私の法人のグループホームに入居していた人が、自立型のグループホームに引っ越しをしたことで空き部屋ができました。
グループホームは、空き部屋になるとその部屋の家賃を法人が負担しなければいけません。そのためできるだけ早く次の入居者を決めなければいけません。ただし、重要なことはすでに生活をしている人の相性です。
相性第一で考えます
グループホームは、共同生活です。一緒に生活をする人と相性が悪いとトラブルが起きます。そのため、従来は体験宿泊等を繰り返してから入居者を決定します。しかし、今の社会情勢では、複数の人に体験をしてもらうことはリスクがあります。そこで今回は、内部の推薦で入居者を決めました。

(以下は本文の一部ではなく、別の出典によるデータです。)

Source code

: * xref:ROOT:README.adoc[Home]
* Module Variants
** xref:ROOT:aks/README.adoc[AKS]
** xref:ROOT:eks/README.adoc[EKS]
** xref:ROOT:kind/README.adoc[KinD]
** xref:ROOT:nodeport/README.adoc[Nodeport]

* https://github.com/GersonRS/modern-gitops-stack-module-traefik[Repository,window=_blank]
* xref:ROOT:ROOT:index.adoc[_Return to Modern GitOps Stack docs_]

前回、空き部屋ができたときは、10人の申込がありました。その中から書類選考で5人にしぼり、日中の活動の様子を見学に行き3人、その3人に交代で夕食を食べに来ていただき、最終的に2人の体験宿泊を行いました。そこまで慎重に決めます。入居している人同士の相性が第一です。
今回の人は、法人設立前からの利用者です。そのため利用者同士は知合いです。反対に、グループホームの支援者との付き合いがありません。
困っている感が伝わらない辛さ
新しく入居してくれる人は、生活能力が高い人です。電気調理器を使って食事を作ります。また、掃除や水仕事は得意中の得意です。どこに行ってもその場の状況をみて生活を始めます。しかし、コミュニケーションが苦手です。また、なんでも自分でできてしまうため、困っている感が伝わってきません。周囲の人は安心感から意識が薄くなります。
その場その場で、常に解決策を見つけて行動します。ただし、その対処方法が支援者の常識とずれていることがあります。それを見つけると支援者は「なんで、そんなことをするの」と問い詰めます。本人は、自分にとって最善の策をとったはずなのに怒られるという理不尽さが生じます。
「意識して見る」を意識する
支援者は、困っているとき「困っています」と意思表示をしてくれることを望みます。支援者は、それが本人のためだと思っています。確かに、困っているときに「困っています」と言えた方が良いと思います。しかし、支援者のその思いの裏側には「勝手なことをされる前にどうにかしたい」という心理が隠れています。
私たちの仕事は、予測することです。予測するためには、意識して見なければいけません。意識して見るというのはジロジロ見る、いつも見ている(監視)ということではありません。さりげなく、かつ考えながら見ることです。今回の利用をきっかけにあらためてこの「意識して見る」を意識するように心がけていきます。